NEW YORK (GenomeWeb News) – In an American Journal of Human Genetics paper, researchers from David Goldstein's Duke University lab and elsewhere continue to make a case for the importance of rare variants in human disease. From their analyses of genome sequence data for 29 individuals of European descent who were sequenced with the Illumina GAII, they found that rare variants are more likely than common variants to fall in protein-coding and regulatory parts of the human genome — a pattern that they chock up to selection against rare, deleterious genetic changes.
"The more common a variant is, the less likely it is to be found in a functional region of the genome," Goldstein said in a statement. "Scientists have reported this observation before, but this study is the most comprehensive effort to date using annotations of the functional regions of the human genome and fully sequenced genomes."

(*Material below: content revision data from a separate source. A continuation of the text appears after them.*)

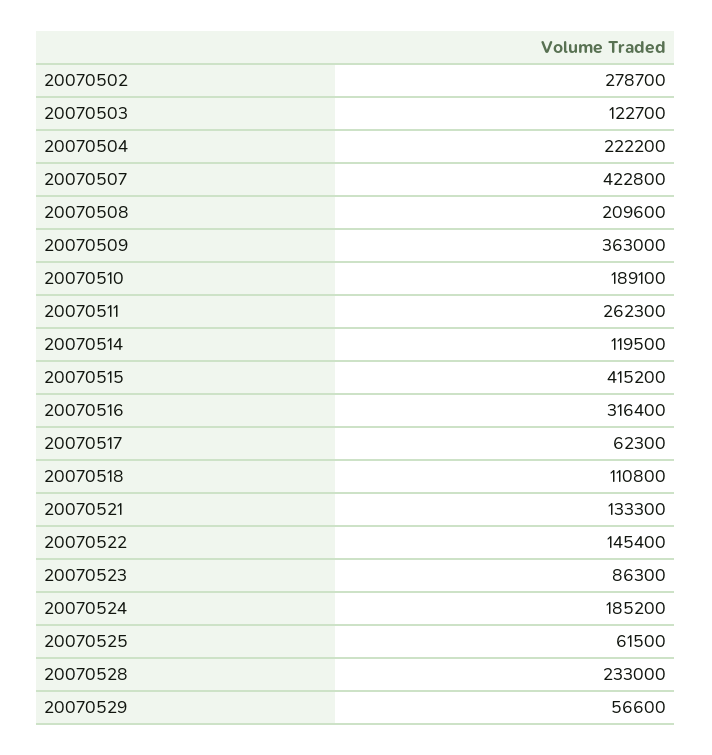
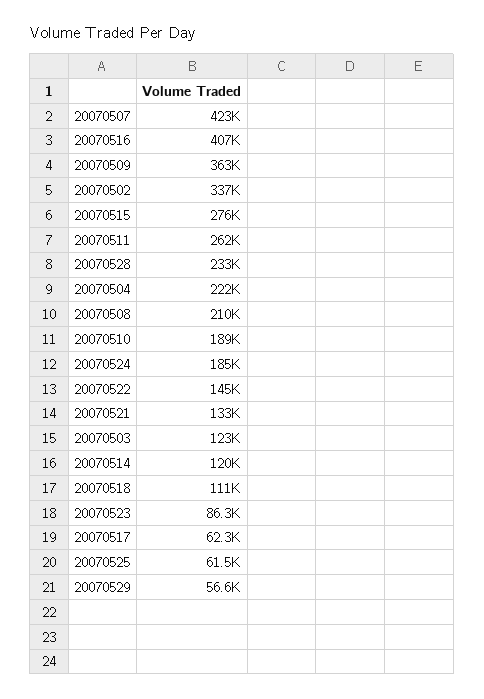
  {
-   "20070502": 278700,
+   "20070502": 337000,
    "20070503": 122700,
    "20070504": 222200,
    "20070507": 422800,
    "20070508": 209600,
    "20070509": 363000,
    "20070510": 189100,
    "20070511": 262300,
    "20070514": 119500,
-   "20070515": 415200,
+   "20070515": 276000,
-   "20070516": 316400,
+   "20070516": 407000,
    "20070517": 62300,
    "20070518": 110800,
    "20070521": 133300,
    "20070522": 145400,
    "20070523": 86300,
    "20070524": 185200,
    "20070525": 61500,
    "20070528": 233000,
    "20070529": 56600
  }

An exome sequencing study by Australian researchers in PLoS Genetics has uncovered a glitch in the RNase mitochondrial RNA processing complex gene POP1 that can lead to a form of dwarfism called anauxetic dysplasia. The team used Nimblegen SeqCap EZ exome capture methods combined with Illumina GAII paired-end sequencing to re-sequence the whole exomes of four individuals from an affected family in which no family members carried mutations in the most well known anauxetic dysplasia gene. In the process, the researchers found loss-of-function mutations in POP1 in two daughters with skeletal dysplasia that were not found in their unaffected parents.
In PLoS ONE, researchers from the Massachusetts General Hospital, Stanford University, and the California-based information tech company CollabRx describe their molecular subtype scheme for classifying melanoma. Rather than categorizing the skin cancer by conventional histological methods, their Melanoma Molecular Disease Model, or MMDM, classification system relies on genetic mutation, pathway, and clinical information available through a curated, online site. The MMDM resource is an initiative by Cancer Commons, a personalized cancer treatment project spearheaded by CollabRx for melanoma and other types of cancer.

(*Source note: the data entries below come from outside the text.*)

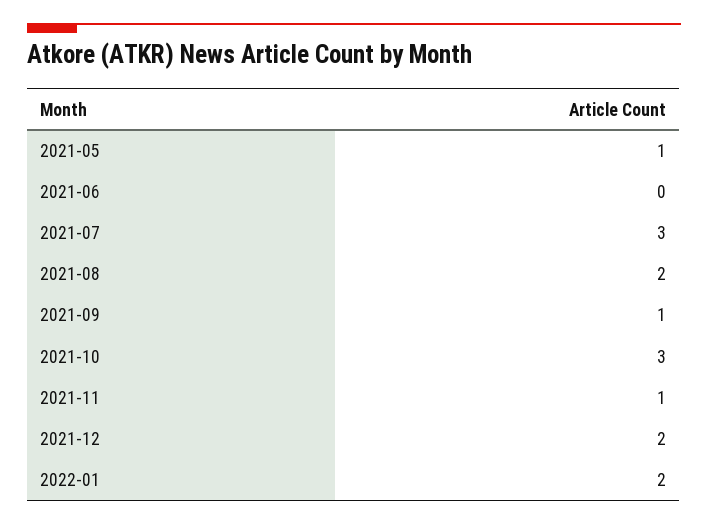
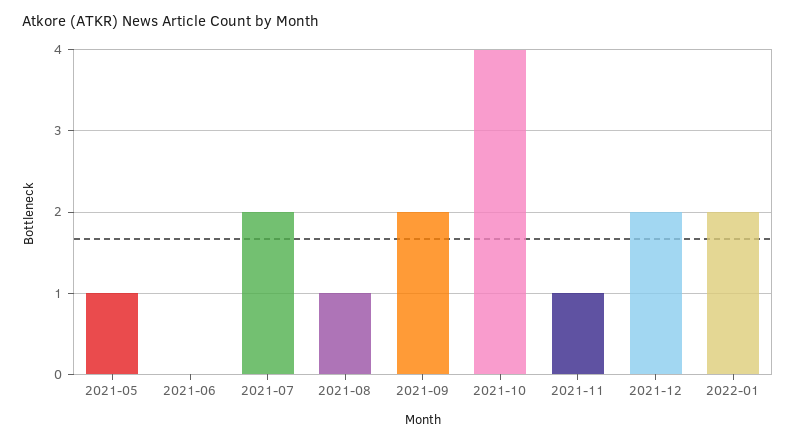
  {
    "2021-05": 1,
    "2021-06": 0,
-   "2021-07": 3,
+   "2021-07": 2,
-   "2021-08": 2,
+   "2021-08": 1,
-   "2021-09": 1,
+   "2021-09": 2,
-   "2021-10": 3,
+   "2021-10": 4,
    "2021-11": 1,
    "2021-12": 2,
    "2022-01": 2
  }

"Recent developments in our understanding of the molecular drivers of this disease have led to a new generation of targeted therapies that are proving effective in patients whose tumors harbor certain genetic defects," co-author Keith Flaherty, co-chief editor of Cancer Commons Melanoma and developmental therapeutics director at Massachusetts General Hospital, said in a statement. "Rather than treating melanoma as a single disease, it makes sense to stratify tumors into molecular subtypes and treat each with the most appropriate therapies."

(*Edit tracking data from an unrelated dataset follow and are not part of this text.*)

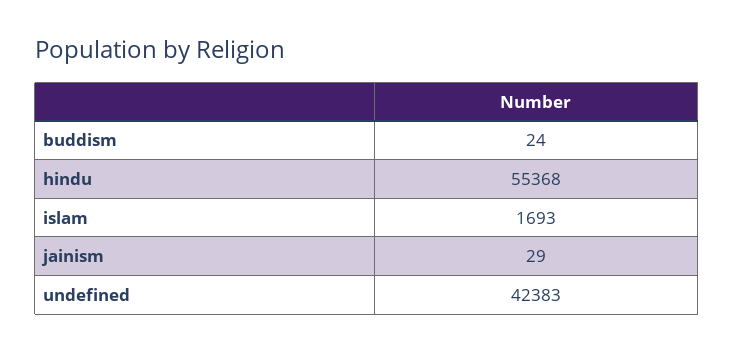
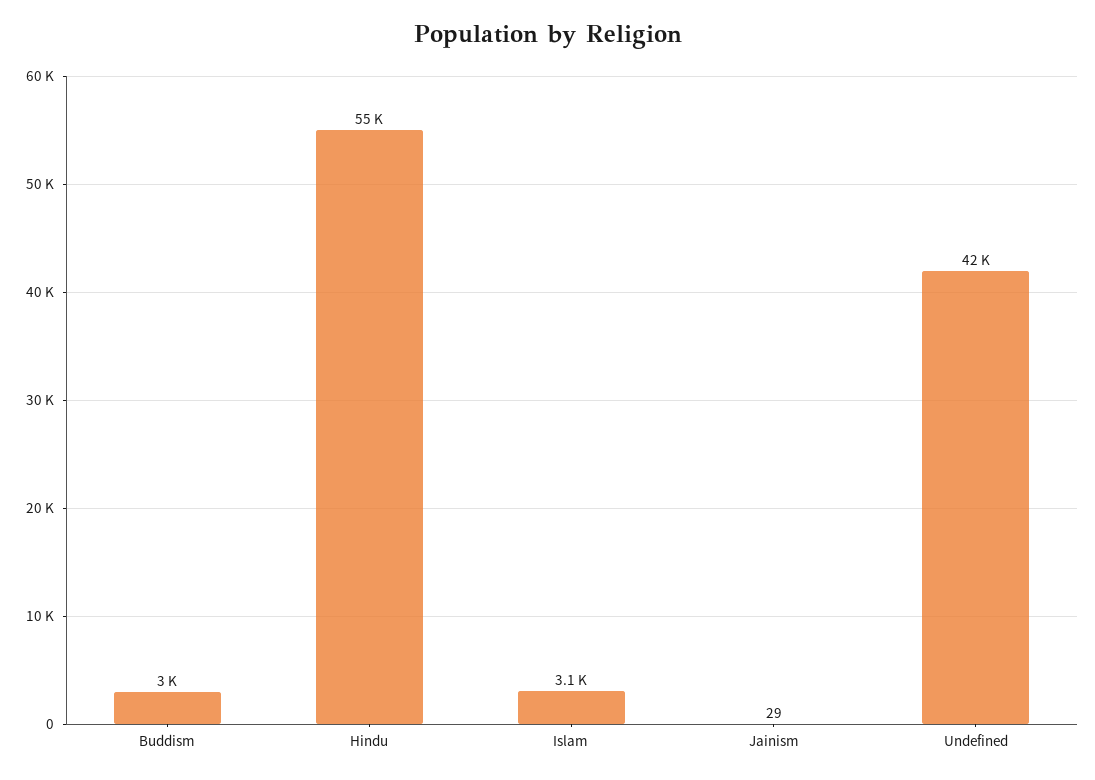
  {
-   "buddism": 24,
+   "buddism": 3000,
    "hindu": 55368,
-   "islam": 1693,
+   "islam": 3100,
    "jainism": 29,
    "undefined": 42383
  }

Louisiana State University researchers reported in the Proceedings of the National Academy of Sciences that they have used comparative transcriptomics to get new clues about how Atlantic killifish populations adapt to environments with a broad range of salt concentrations. They used microarrays to assess genotype and gene expression profiles in dozens of fish from individual sites along the Potomac River, James River, and Chesapeake Bay that ranged from freshwater to brackish and saltwater. Their findings hint that non-neutral divergence patterns are particularly common in genes with apparent roles in the physiological adaptations to freshwater and brackish water. And, they say, "It is not the well-known effectors of osmotic acclimation, but rather the lesser-known immediate-early responses, that appear important in contributing to population differences."
Genomics In The Journals is a new weekly feature pointing readers to select, recently published articles involving genomics and related research.